I think this is a good opportunity to introduce struct blockcount to prevent accidental misuse. Then BLOCKCOUNT_COUNT can be blockcount_read or so. Some casts will probably also drop.

I added a blockcount_t, it found a couple of naked references.

I am still open to suggestions regarding the name.

mjg added a comment.Feb 19 2020, 3:51 PM

I only have nitpicks I'm not going to insist on.

sys/kern/kern_synch.c
395 ↗(On Diff #68529)

other blockcount routines use

__func__

instead of hardcoding the name

side note is that probably we shlould just get a KASSERT variant which prefixes everything with func:line or similar

sys/sys/blockcount.h
11 ↗(On Diff #68529)

I think for the kernel it is more idiomatic to shorten 'count' to 'bc' for the variable name, then this also happens to convert the awkward

atomic_add_int(&count->__count, n);

into less awkward (for me)

atomic_add_int(&bc->__count, n);
markj updated this revision to Diff 68541.Feb 19 2020, 4:08 PM
markj marked 2 inline comments as done.
  • Use func consistently in KASSERT()s.
  • Rename "count" to "bc".
mjg accepted this revision.Feb 19 2020, 4:18 PM
This revision is now accepted and ready to land.Feb 19 2020, 4:18 PM
jeff accepted this revision.Feb 19 2020, 6:03 PM
kib added inline comments.Feb 20 2020, 1:11 PM
sys/sys/refcount.h
158 ↗(On Diff #68541)

I failed to see something equivalent for blockcounts, Is semantic comparable ?

markj added inline comments.Feb 20 2020, 1:36 PM
sys/kern/kern_synch.c
395 ↗(On Diff #68529)

Yes, I would like KASSERT() to do this automatically.

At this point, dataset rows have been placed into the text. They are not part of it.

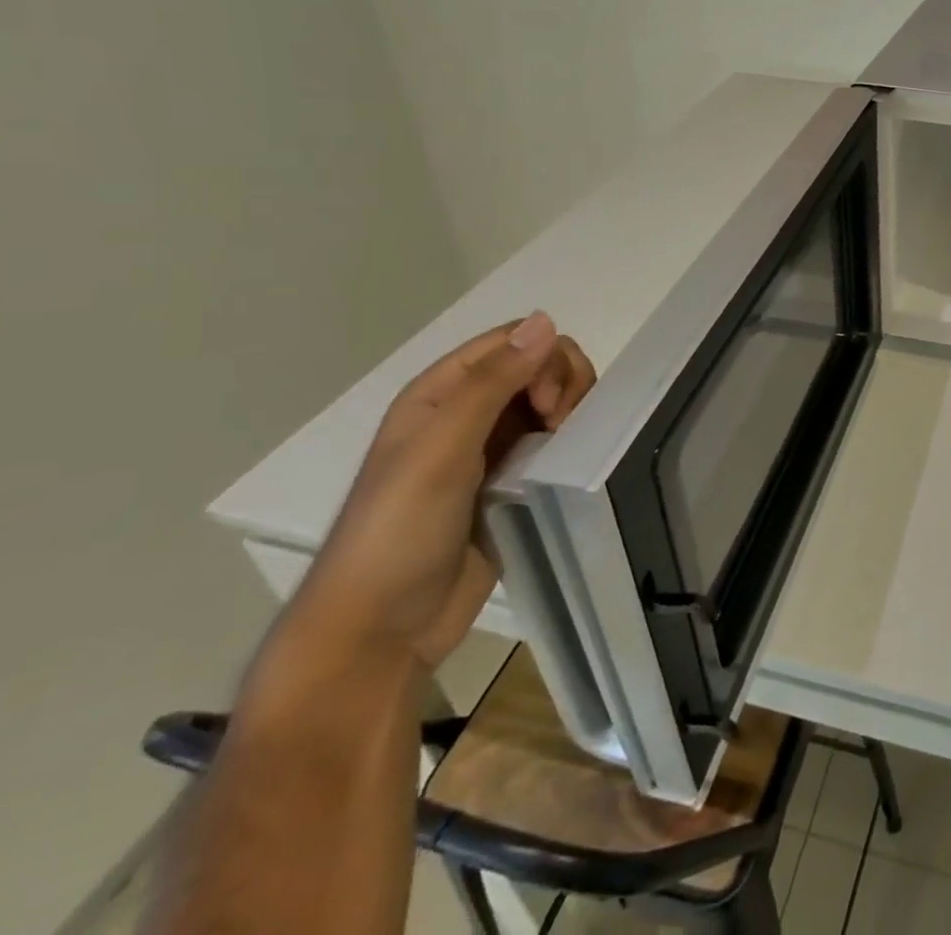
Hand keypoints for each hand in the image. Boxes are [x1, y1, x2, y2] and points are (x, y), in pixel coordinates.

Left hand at [292, 311, 595, 668]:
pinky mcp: (510, 483)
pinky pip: (552, 441)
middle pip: (537, 366)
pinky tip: (570, 463)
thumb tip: (546, 320)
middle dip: (562, 383)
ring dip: (571, 411)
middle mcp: (465, 412)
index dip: (542, 359)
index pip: (511, 341)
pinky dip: (569, 441)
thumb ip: (493, 383)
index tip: (548, 404)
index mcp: (440, 393)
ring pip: (550, 401)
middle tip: (559, 425)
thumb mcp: (442, 449)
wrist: (380, 630)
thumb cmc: (398, 531)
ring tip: (567, 446)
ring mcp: (489, 449)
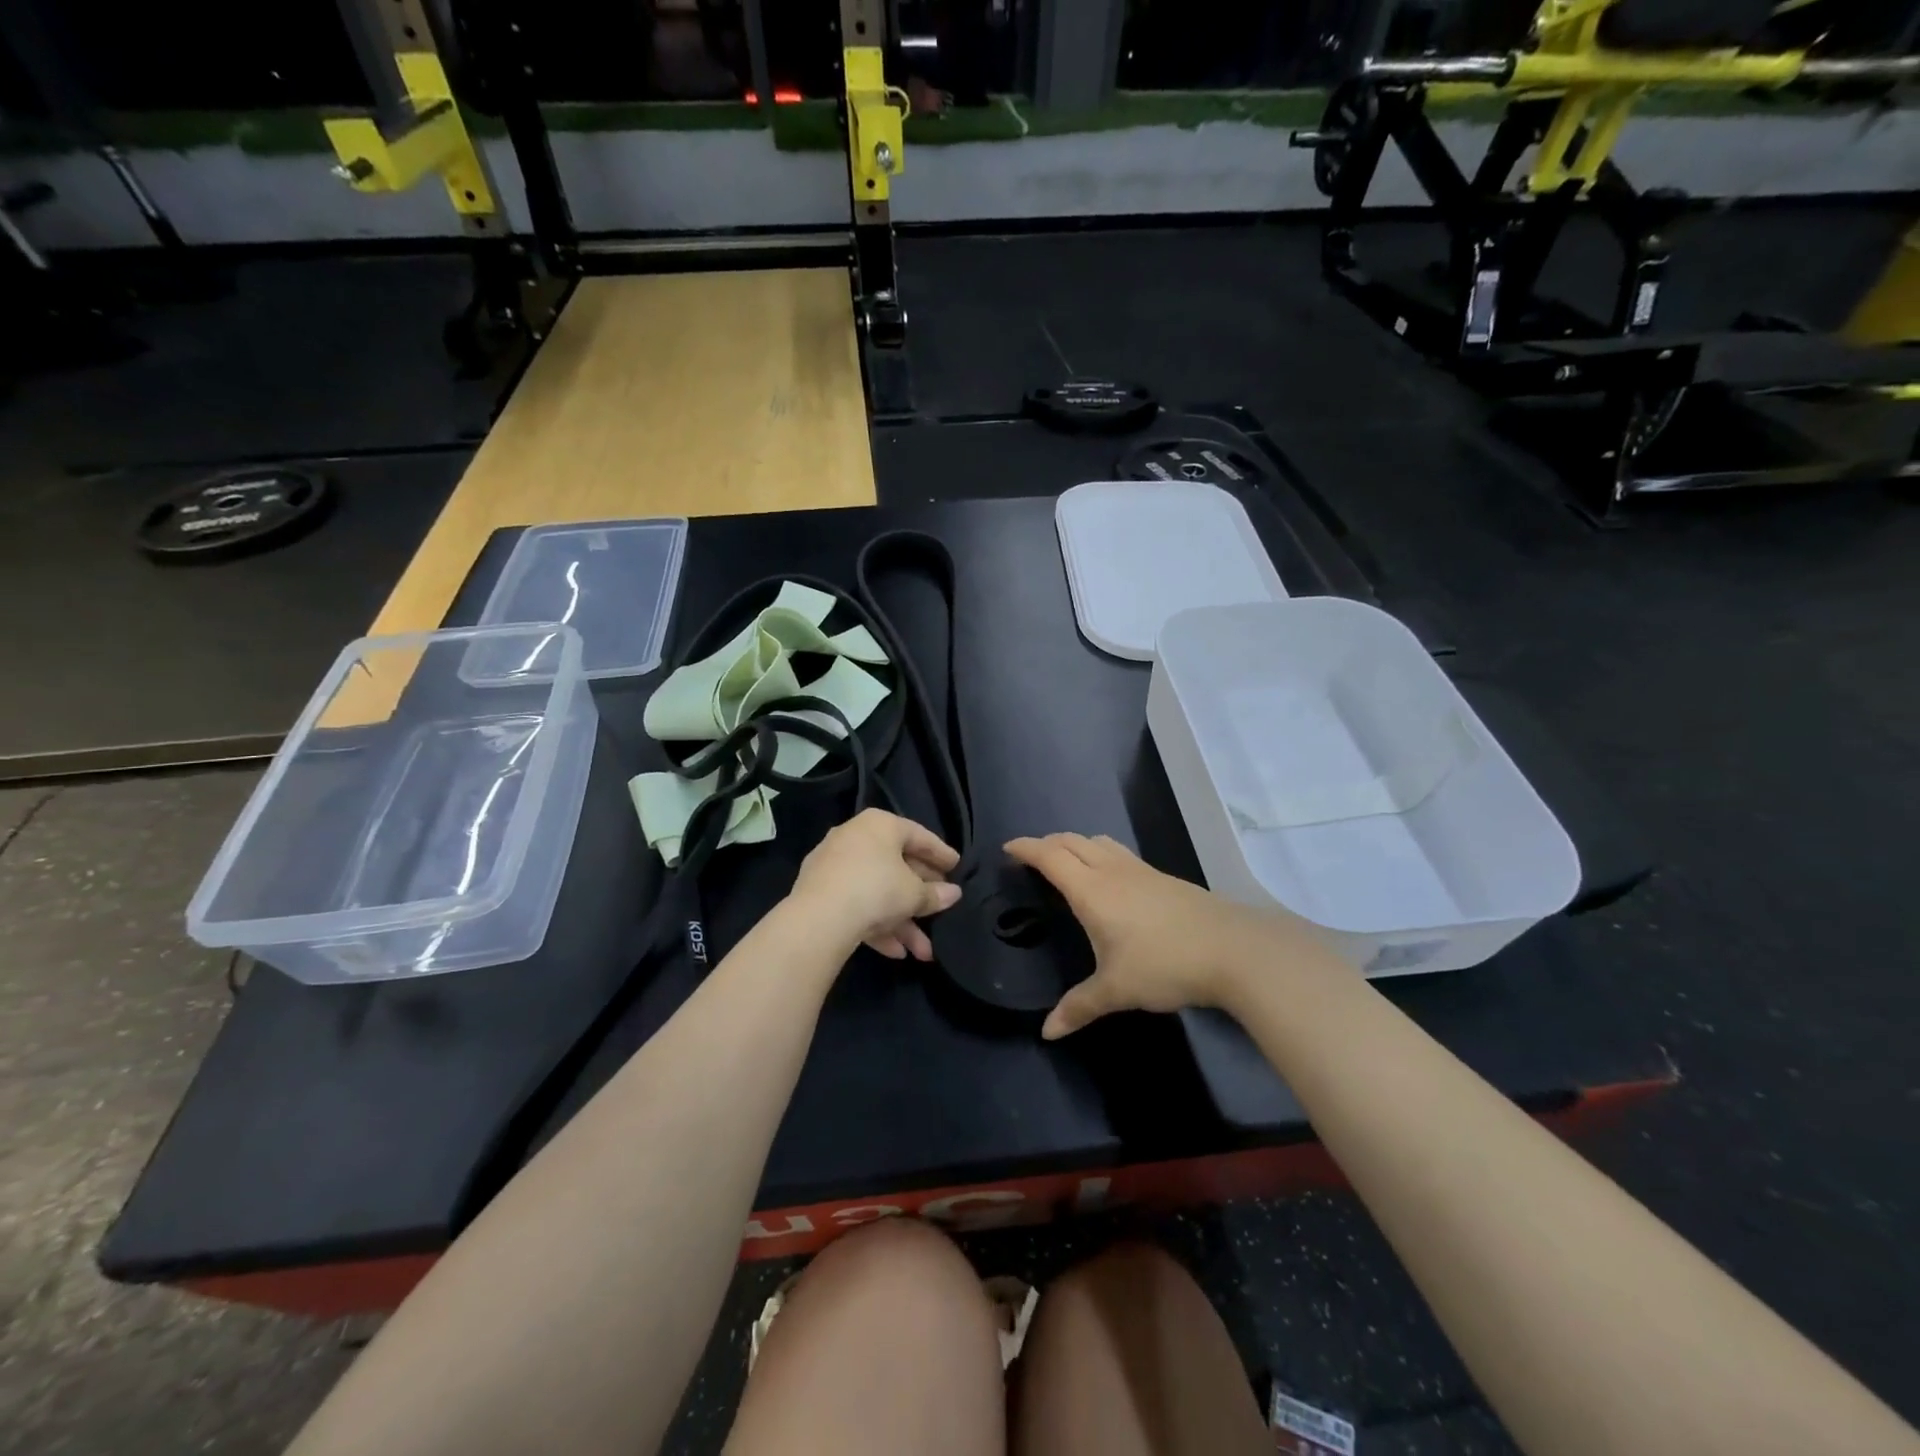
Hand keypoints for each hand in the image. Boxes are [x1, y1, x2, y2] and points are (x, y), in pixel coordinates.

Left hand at [789, 809, 962, 961]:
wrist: (819, 918)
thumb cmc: (876, 889)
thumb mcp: (914, 894)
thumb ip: (935, 894)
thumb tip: (953, 894)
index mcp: (879, 825)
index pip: (918, 835)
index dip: (940, 853)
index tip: (957, 866)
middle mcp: (854, 838)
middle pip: (897, 865)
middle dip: (921, 896)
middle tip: (942, 907)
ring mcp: (833, 865)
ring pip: (877, 891)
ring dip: (902, 922)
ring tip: (923, 952)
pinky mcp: (819, 893)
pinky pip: (857, 904)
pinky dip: (877, 925)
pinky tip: (896, 952)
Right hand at [1005, 833, 1318, 1038]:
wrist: (1232, 948)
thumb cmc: (1164, 964)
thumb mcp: (1116, 990)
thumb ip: (1079, 1007)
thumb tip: (1047, 1032)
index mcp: (1092, 890)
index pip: (1050, 856)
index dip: (1026, 848)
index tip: (1008, 848)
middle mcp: (1113, 871)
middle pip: (1072, 841)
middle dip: (1048, 842)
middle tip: (1032, 856)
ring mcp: (1141, 870)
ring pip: (1100, 842)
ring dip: (1077, 844)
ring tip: (1068, 862)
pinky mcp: (1164, 878)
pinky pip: (1120, 854)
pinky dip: (1101, 854)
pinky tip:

Perhaps a coccinelle script can be used to fix up the ~9000 existing users to avoid printing the function name twice.

sys/sys/refcount.h
158 ↗(On Diff #68541)

It is similar. blockcount_release() issues a release fence to ensure that all stores are visible before the counter reaches 0. blockcount_sleep() loads the count with an acquire fence before returning.

kib accepted this revision.Feb 20 2020, 1:43 PM
kib added inline comments.
sys/sys/refcount.h
158 ↗(On Diff #68541)

Actually no, it is not. blockcount_release does not return a val, and blockcount_sleep/wait are mandatory.

mjg added inline comments.Feb 20 2020, 2:55 PM
sys/kern/kern_synch.c
395 ↗(On Diff #68529)

coccinelle is a little dodgy for sweeping like this and I don't think it's a good idea. Instead I created D23774.

mjg added inline comments.Feb 20 2020, 3:16 PM
sys/kern/kern_synch.c
398 ↗(On Diff #68541)

With the struct in place this no longer needs to __DEVOLATILE. In fact the macro should probably get augmented to fail compilation if the arg is not volatile.

markj updated this revision to Diff 68637.Feb 21 2020, 4:01 PM

Rebase, add copyrights.

This revision now requires review to proceed.Feb 21 2020, 4:01 PM
mjg accepted this revision.Feb 23 2020, 2:11 PM
This revision is now accepted and ready to land.Feb 23 2020, 2:11 PM
markj updated this revision to Diff 68714.Feb 23 2020, 5:38 PM
  • No need for DEVOLATILE.
  • pip_add may be called with a value of 0, handle this.
This revision now requires review to proceed.Feb 23 2020, 5:38 PM
mjg accepted this revision.Feb 25 2020, 8:23 PM
This revision is now accepted and ready to land.Feb 25 2020, 8:23 PM
This revision was automatically updated to reflect the committed changes.